Unlike most Champagne houses, Alfred Gratien use corks to seal the bottles as they age rather than crown caps, adding to the complexity of the wine
We are also unusual in that we age our Champagne bottles with cork stoppers not crown caps like other producers. This too allows for a little further micro-oxygenation to take place adding even more character in the wine.
Then, only using first pressings for the wines carrying the Alfred Gratien name, preventing malolactic fermentation from taking place (so as to keep the freshness and fruitiness in the wine) and last but not least, as with all good things, it's a question of time. We give our wines a minimum of four years on the lees (the yeasty sediment that is produced as a result of fermentation) for a brut classique and more than 10 years for other cuvées.
6. How do you manage to maintain the relationships with the growers in Champagne and persuade them to sell their grapes to you rather than other houses?
Most people forget that Champagne is a wine and there is no good wine without good grapes. Our winegrowers are the partners who contribute to our quality. This is why we have a very close relationship with them. Because we ferment in barrels it allows us to ferment and age every single batch of grapes separately so we mark every barrel with the name of the village and the name of the grower, this way every grower can come to taste the result of their work by tasting in January the base wine produced with its own grapes. All of them come!
7. Have you noticed changes in ripeness of grapes due to climate change?
It must be confessed that what we are noticing is that, on average, the time of the grape harvest is getting earlier. We must all of us try to find solutions to stop global warming but with regard to the quality of the wines up to now we have much more to gain than to lose given our position in the north of France!
'There is no good wine without good grapes…'
8. Are organics/biodynamics becoming more common in the vineyards of Champagne? How do you feel about this?

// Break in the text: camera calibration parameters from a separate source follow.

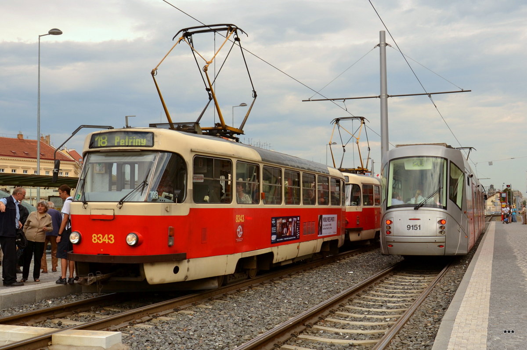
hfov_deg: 53.2
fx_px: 526
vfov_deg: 36.8
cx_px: 264
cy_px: 175
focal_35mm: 36
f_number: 8
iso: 100
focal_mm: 24
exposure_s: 1/250
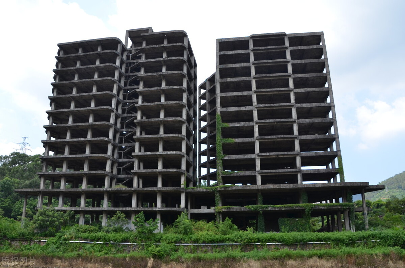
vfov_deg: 47.7
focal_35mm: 27
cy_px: 134
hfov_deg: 67.5
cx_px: 202
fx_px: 303
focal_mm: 18
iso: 200
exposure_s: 1/250
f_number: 8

Yes they are increasingly being talked about. For me I think we must go towards a sustainable and reasoned viticulture and today I can guarantee that we do everything to push our growers to go in this direction.
9. And what about the future? I know you have children, are they showing any interest in following papa around the winery?
The future, now that's a good question!
My 17-year-old daughter is studying in a completely different field but she loves Champagne and helps us regularly in our own family vineyards. My 11-year-old son does not know yet but I will do the utmost to make him choose this fine job; he is also joining us when we work in our vineyards during the summer holidays and again during the harvest when there is no school. We are keeping our fingers crossed!